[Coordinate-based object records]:
—————

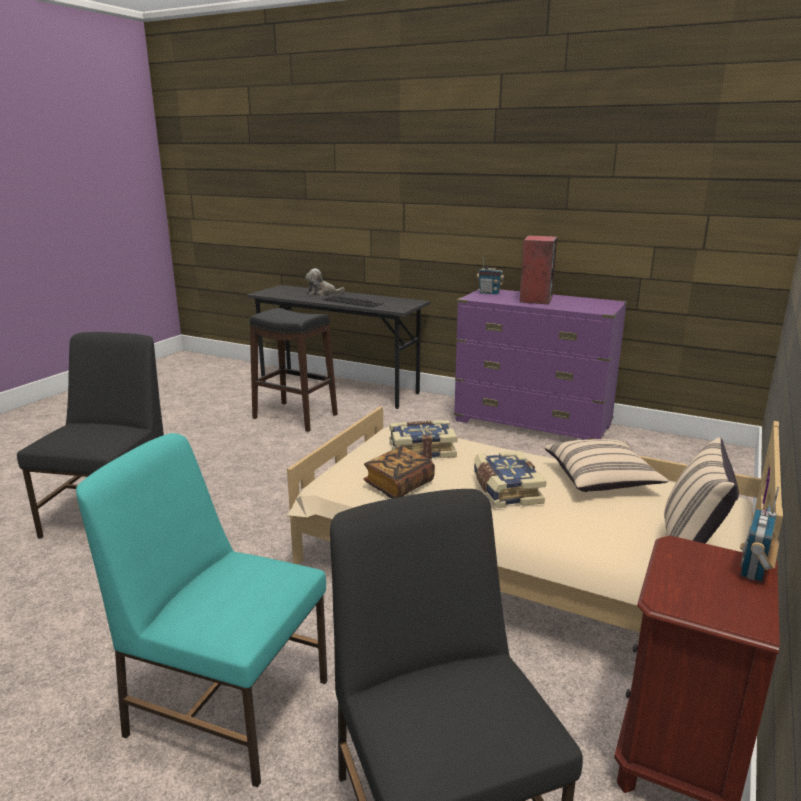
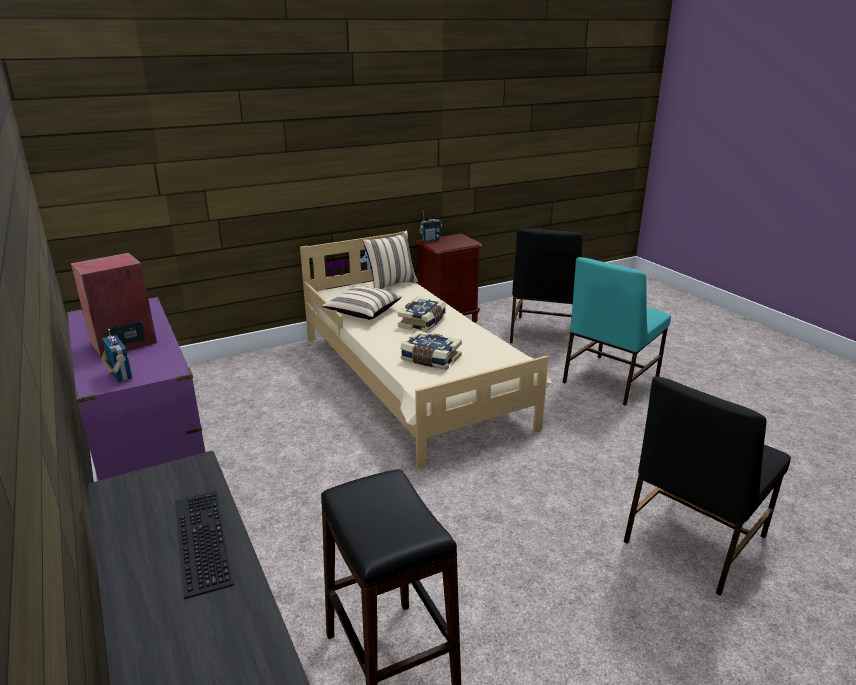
camera: 145 degrees left, 5 degrees up
turquoise chair [76,433,328,787] -> turquoise chair turned 75 degrees clockwise [562,257,671,406]
plush toy [305,268,345,296] -> none
book [364,446,435,498] -> none

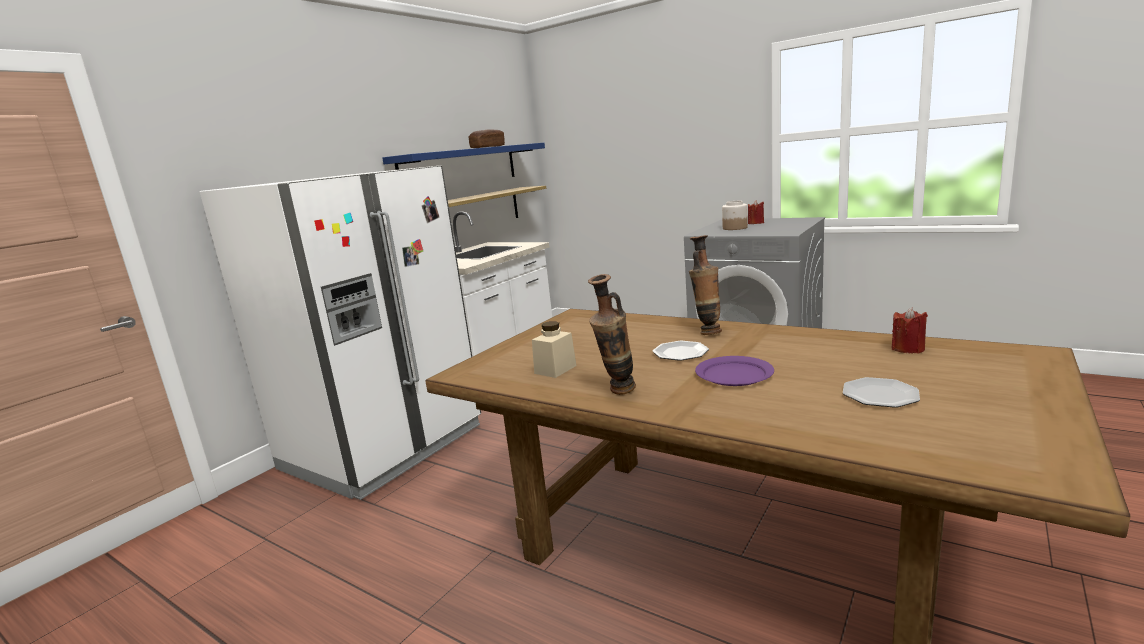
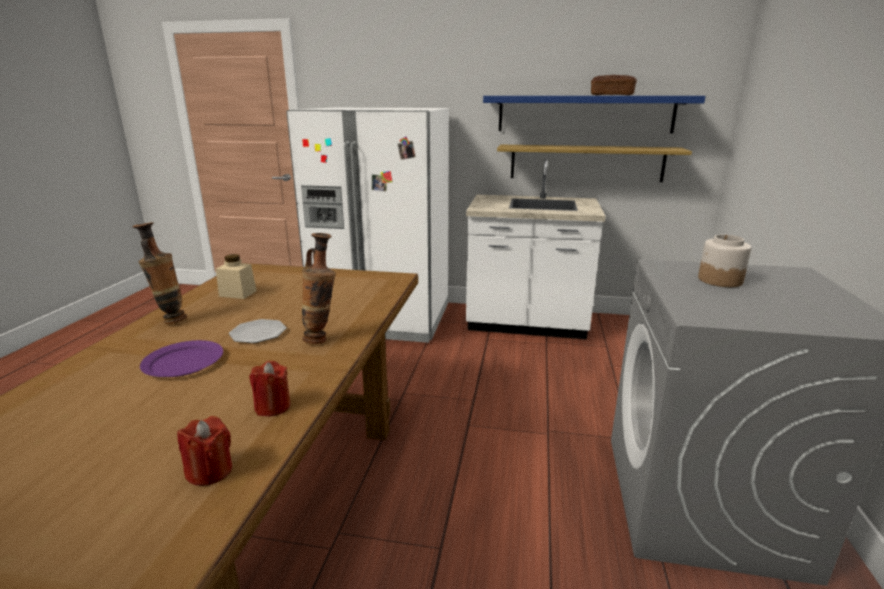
camera: 65 degrees right, 5 degrees up
red candle [748,200,764,224] -> red candle moved to [249,361,291,417]
plate [843,377,920,408] -> none

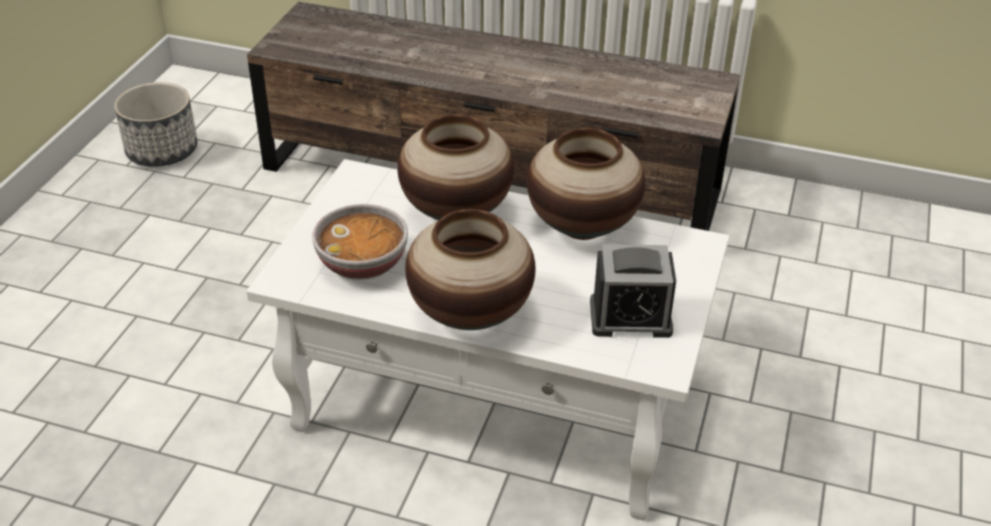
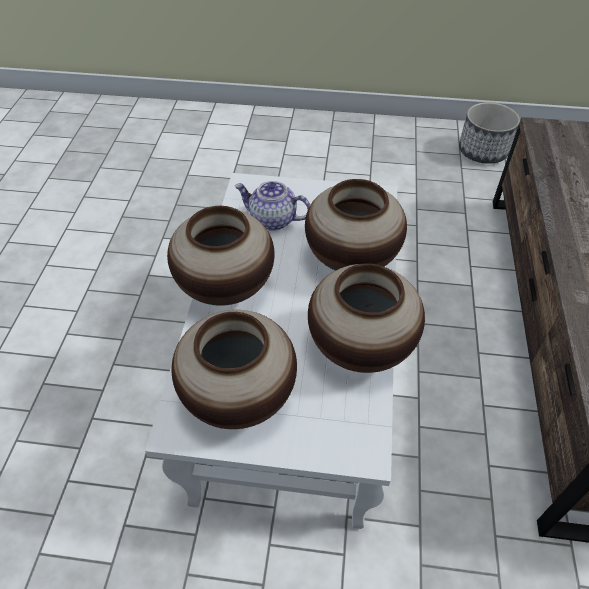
camera: 80 degrees right, 10 degrees up
bowl [312,204,408,280] -> teapot [235,181,310,231]
alarm clock [590,244,676,338] -> vase [171,310,297,429]

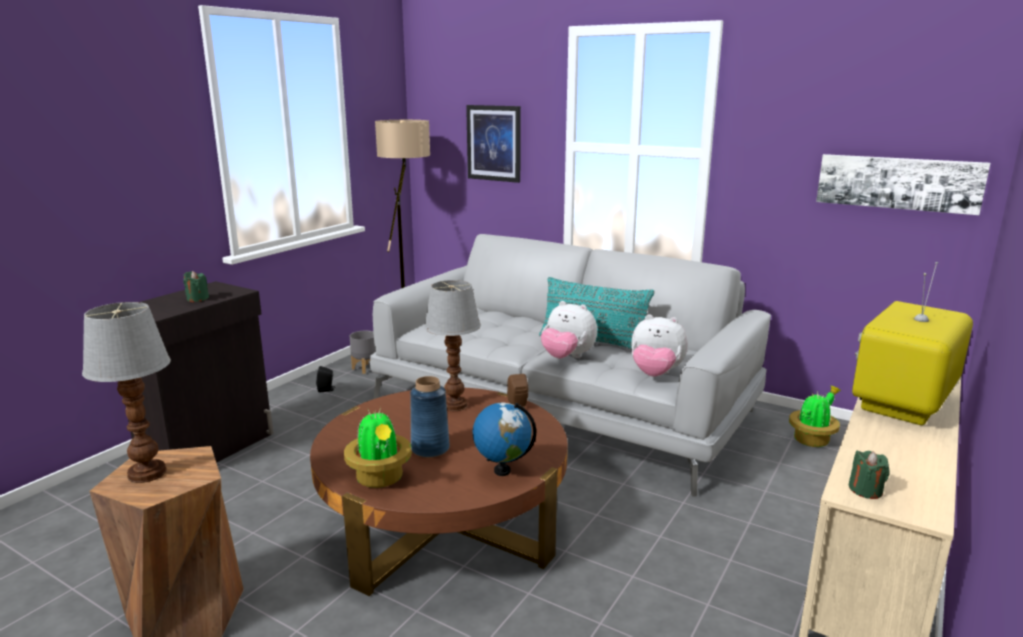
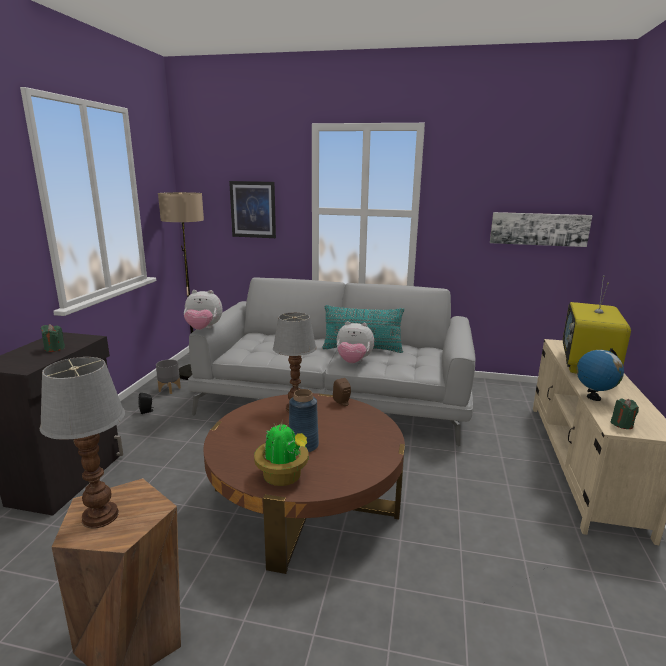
camera: 20 degrees left, 0 degrees up
globe [473,402,536,476] -> globe moved to [577,348,624,401]
plush toy [631,314,688,376] -> plush toy moved to [184,290,222,330]
potted plant [789,386,841,447] -> none

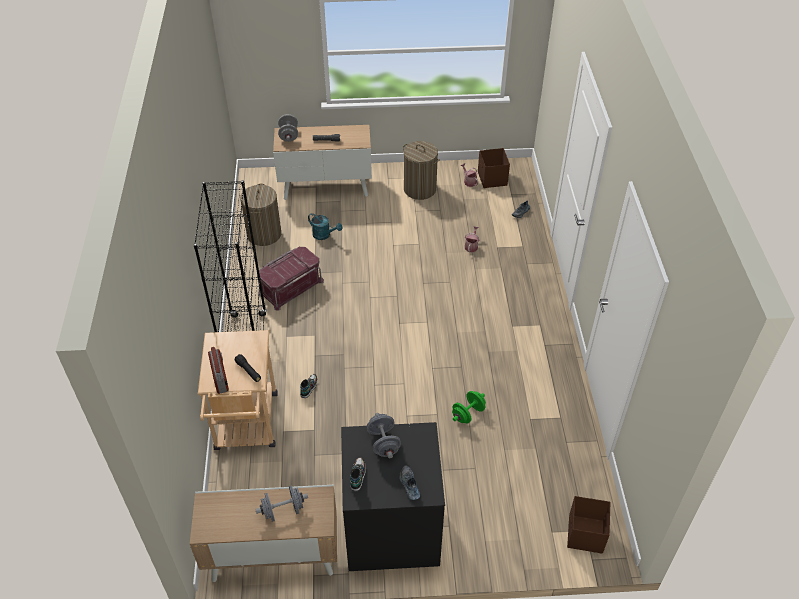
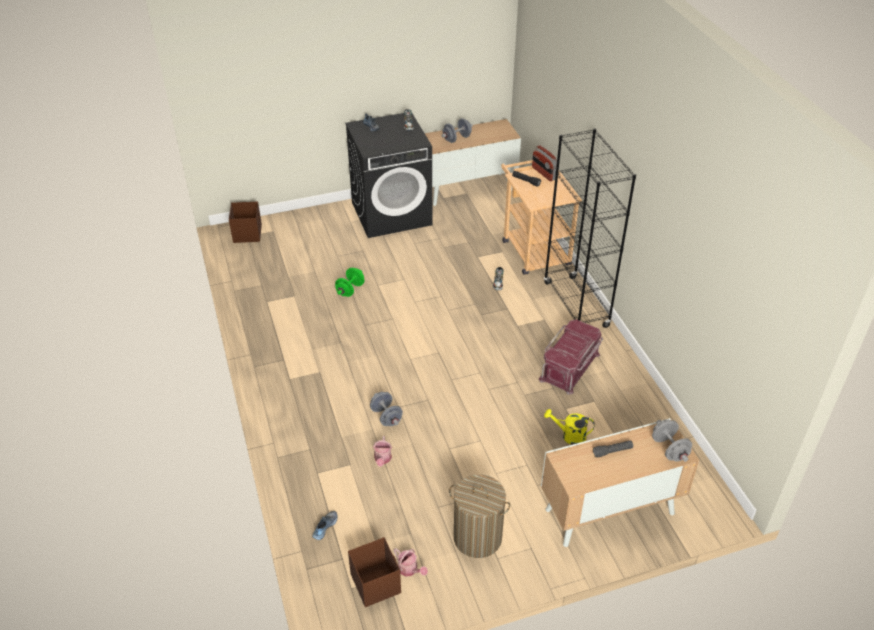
camera: 165 degrees right, 5 degrees down
laundry basket [240,183,281,246] -> none
turquoise watering can [308,213,342,240] -> yellow watering can [544,409,595,445]
grey dumbbell [367,413,401,458] -> grey dumbbell moved to [370,392,403,426]

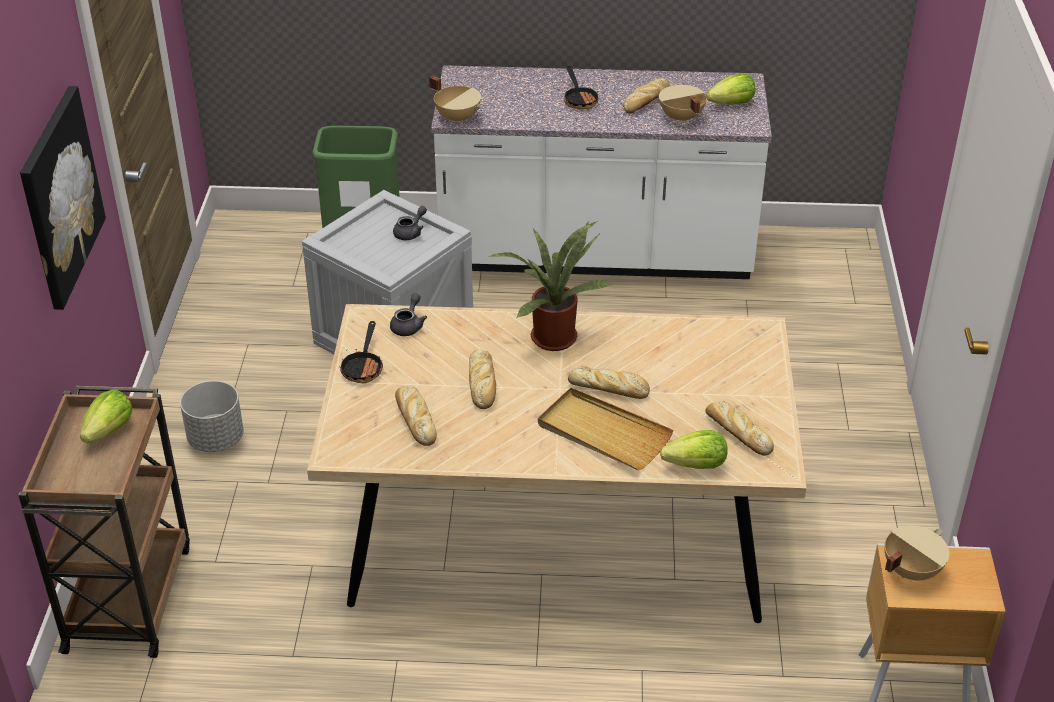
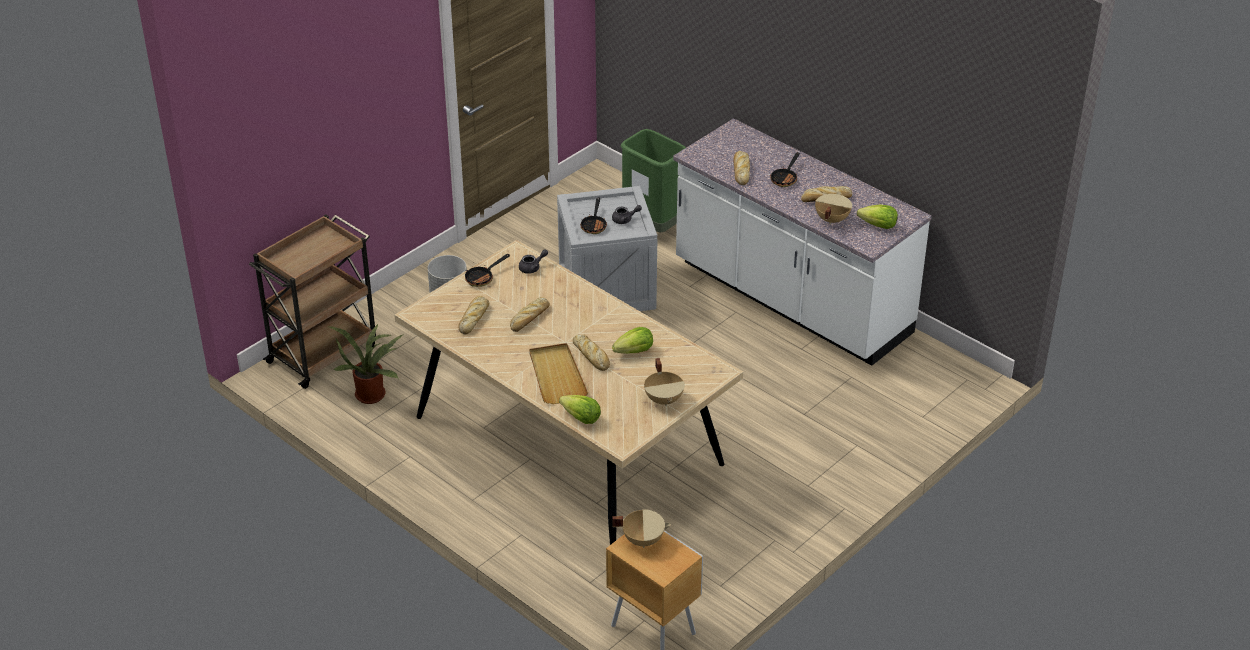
camera: 40 degrees right, 0 degrees up
picture [20,86,106,310] -> none
lettuce [80,389,133,443] -> lettuce moved to [612,327,653,354]
beige cooking pot [429,76,482,123] -> beige cooking pot moved to [644,358,685,406]
potted plant [490,221,612,351] -> potted plant moved to [329,323,404,404]
bread [705,401,774,456] -> bread moved to [734,151,750,185]
none -> frying pan [580,197,607,234]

—————

[TASK TO CARRY OUT]:
Without the pictures, write out the lines from the beginning of the entries through the line with "camera: 65 degrees right, 5 degrees up".

[OUTPUT BELOW]:
camera: 145 degrees left, 5 degrees up
turquoise chair [76,433,328,787] -> turquoise chair turned 75 degrees clockwise [562,257,671,406]
plush toy [305,268,345,296] -> none
book [364,446,435,498] -> none

camera: 65 degrees right, 5 degrees up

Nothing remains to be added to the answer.